Keller characterizes theorems of planar graphs, using curvature functions. A curvature function is defined as a function on corners, on vertices, or on faces of the graph. The main part of the paper deals with different characterization theorems, which I cover without technical details in this review.

The first two theorems deal with nonpositive curvature. Theorem 1 essentially states that if one of the curvature functions is nonpositive, then the graph is infinite and locally tessellating. Theorem 2 is more technical, but concludes that the graph is locally similar to a tessellation, again when there is nonpositive curvature and when some technical conditions are satisfied.

A metric space can be associated with a graph. In the third theorem, it is shown that this metric space has no cut locus, if the locally finite planar graph has a nonpositive curvature.

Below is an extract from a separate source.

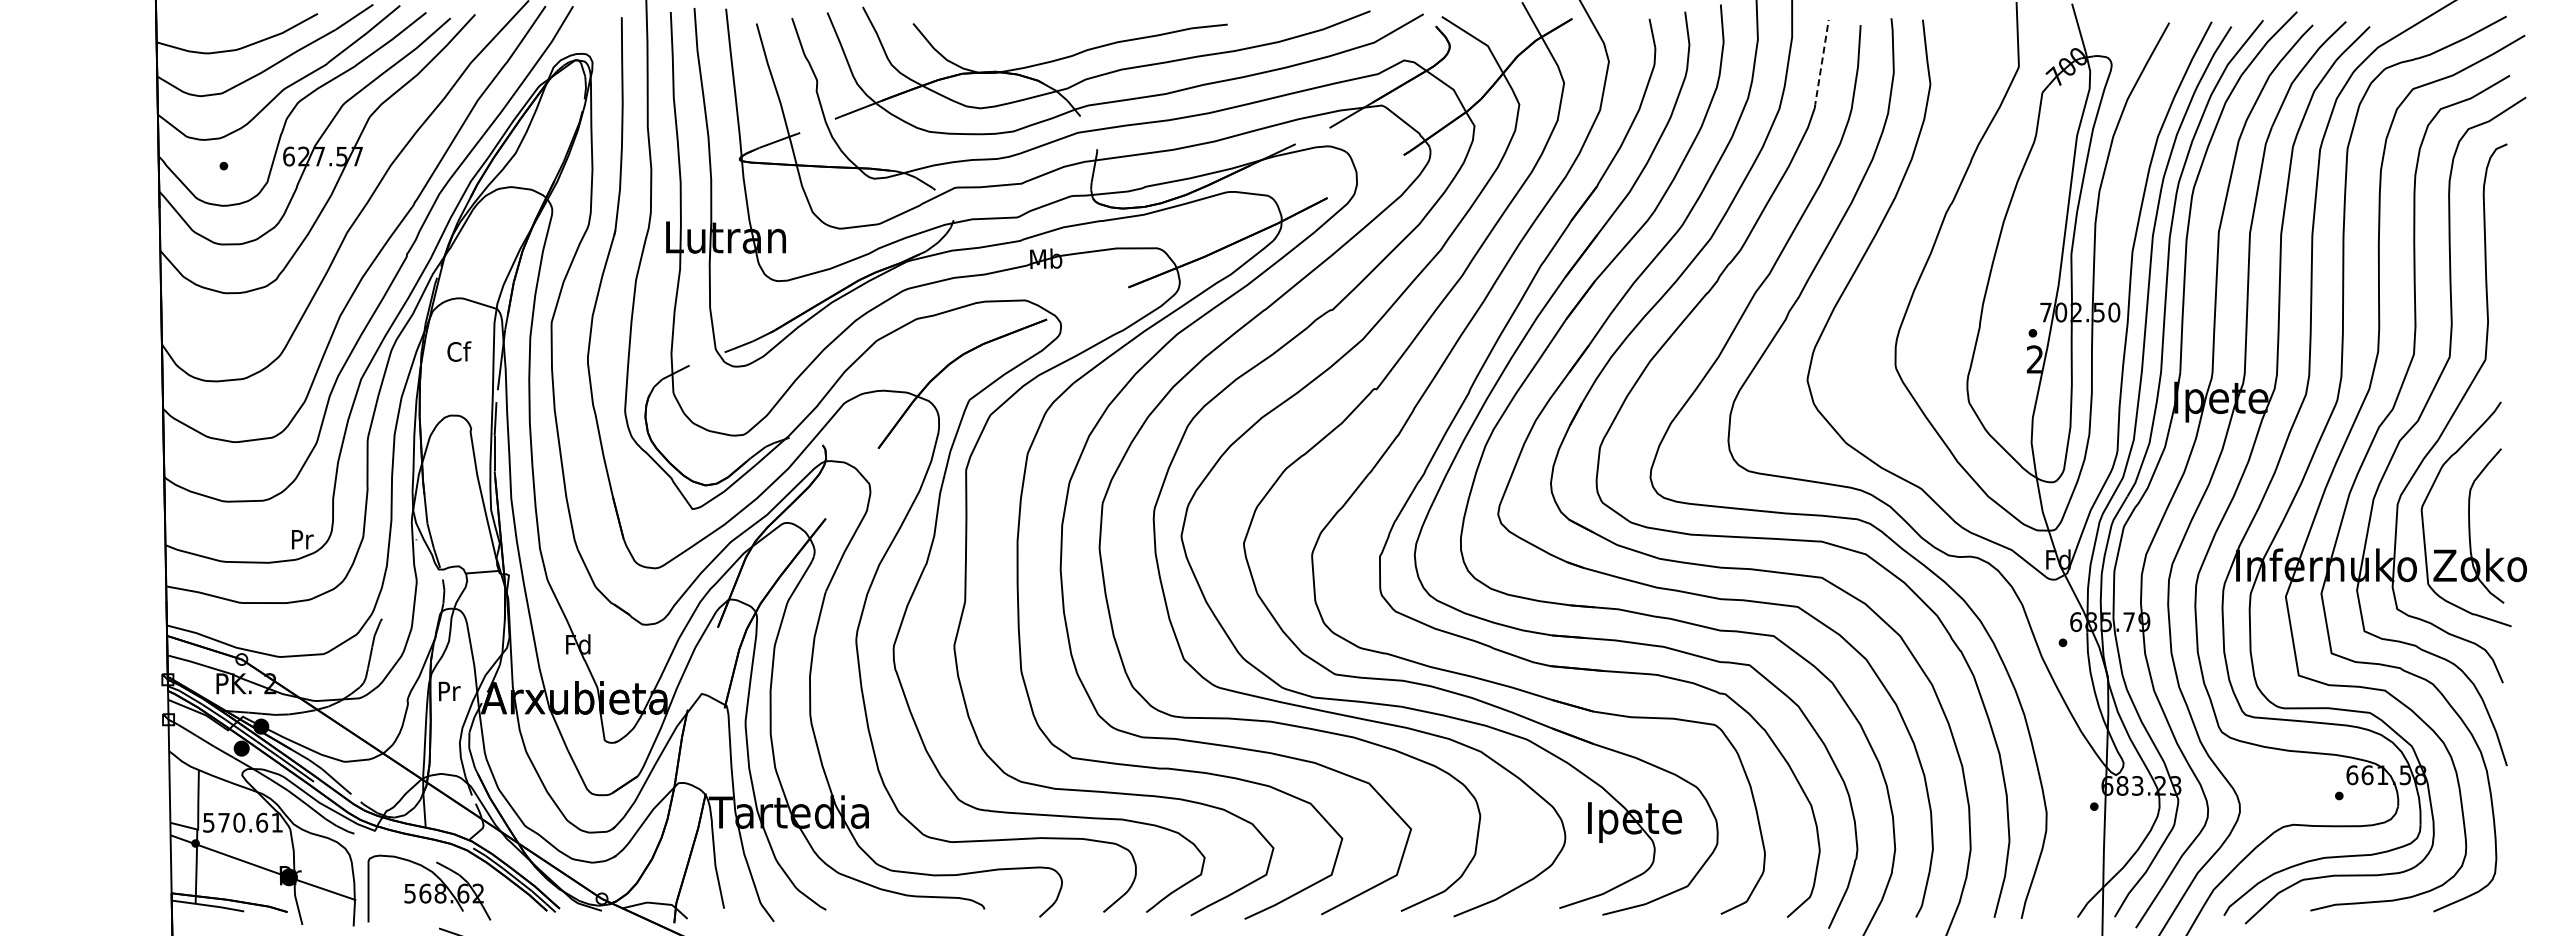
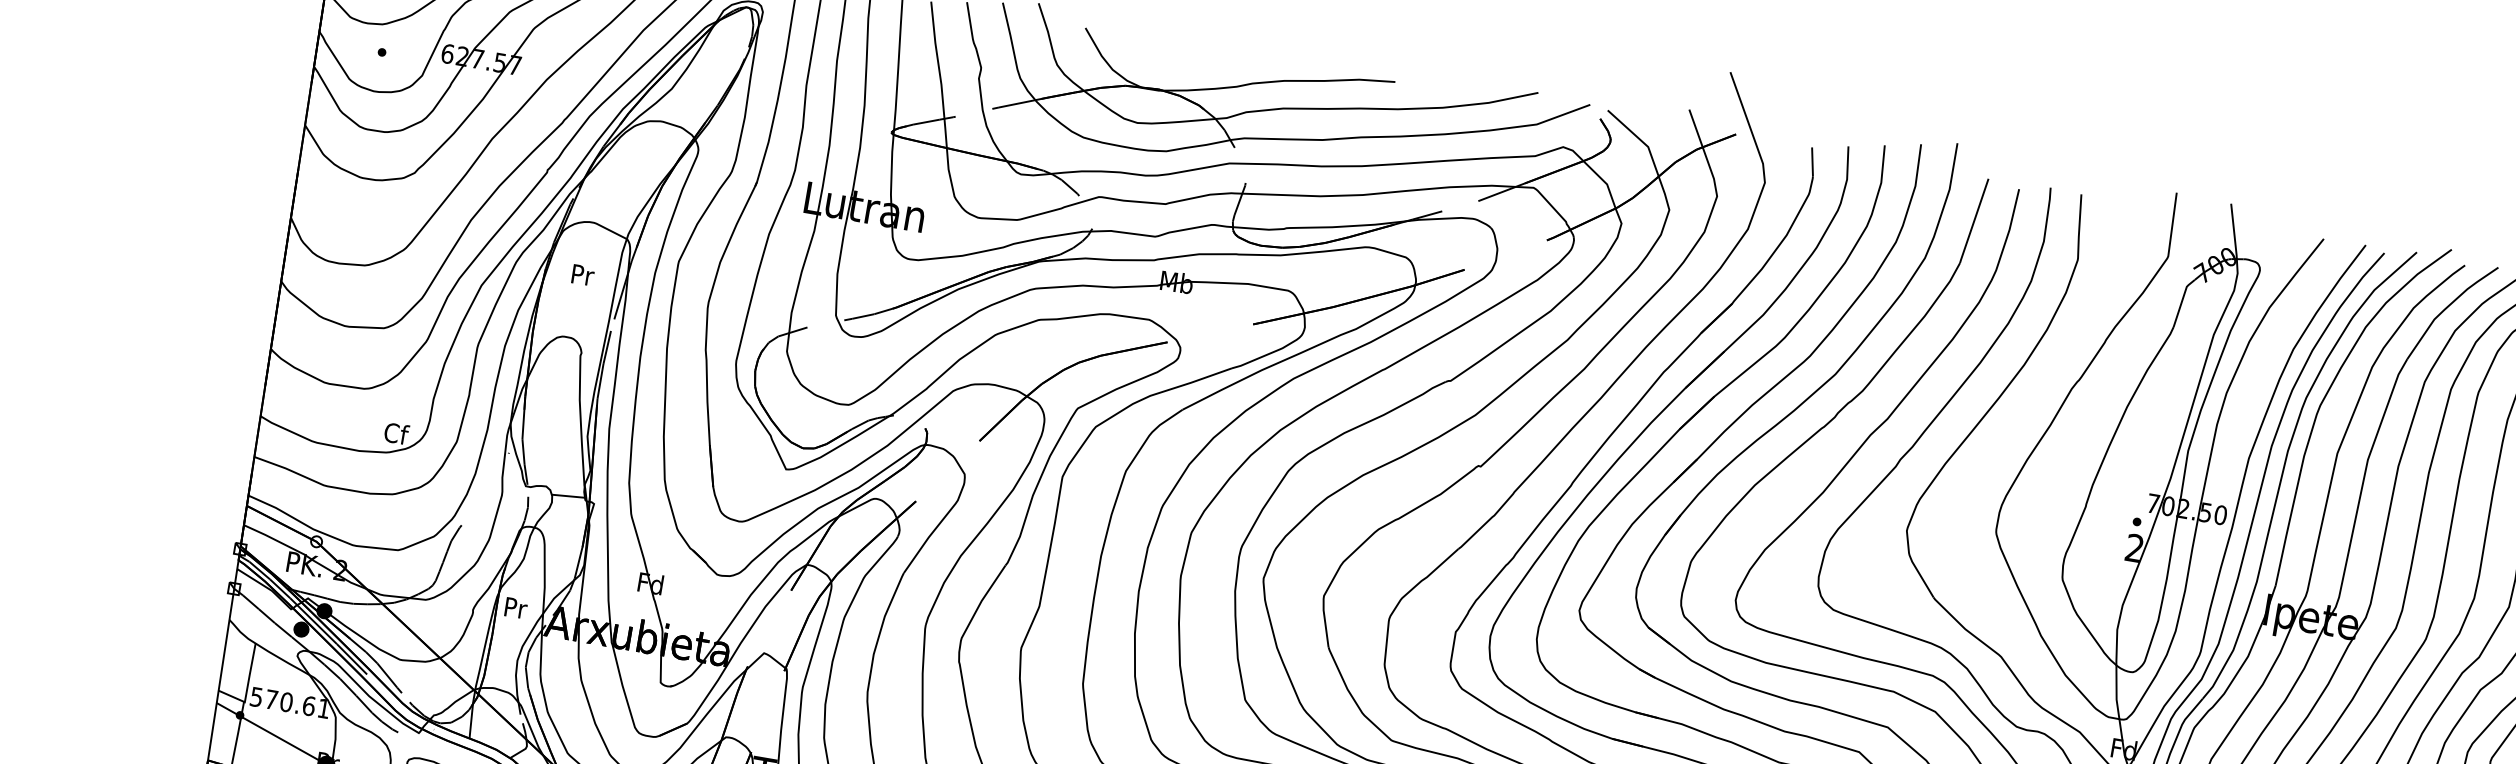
line: (1821, 64) -> (1973, 221), dashed -> solid
text: (459, 351) -> (583, 274), Cf -> Pr
text: (302, 539) -> (396, 433), Pr -> Cf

The fourth theorem, which is rather technical, describes boundary distance balls. Both theorems refer to the curvature functions on the corners.

The fifth and sixth theorems connect negative curvature with bounds for the growth of distance balls, and with bounds for Cheeger’s constant, respectively. These theorems involve curvature with relation to vertices.

The seventh theorem, on curvature with relation to corners, states that any minimal bigon has an empty interior under certain additional assumptions, and, with one more assumption, concludes that the graph is Gromov hyperbolic. Finally, two theorems describe spectral implications, again in the case of nonpositive curvature.

It is noteworthy that the author introduces a notion of curvature for general planar graphs, generalizing an existing notion for tessellations. As such, the author is able to study the geometry and spectral properties of planar graphs, making this paper an interesting contribution to this field.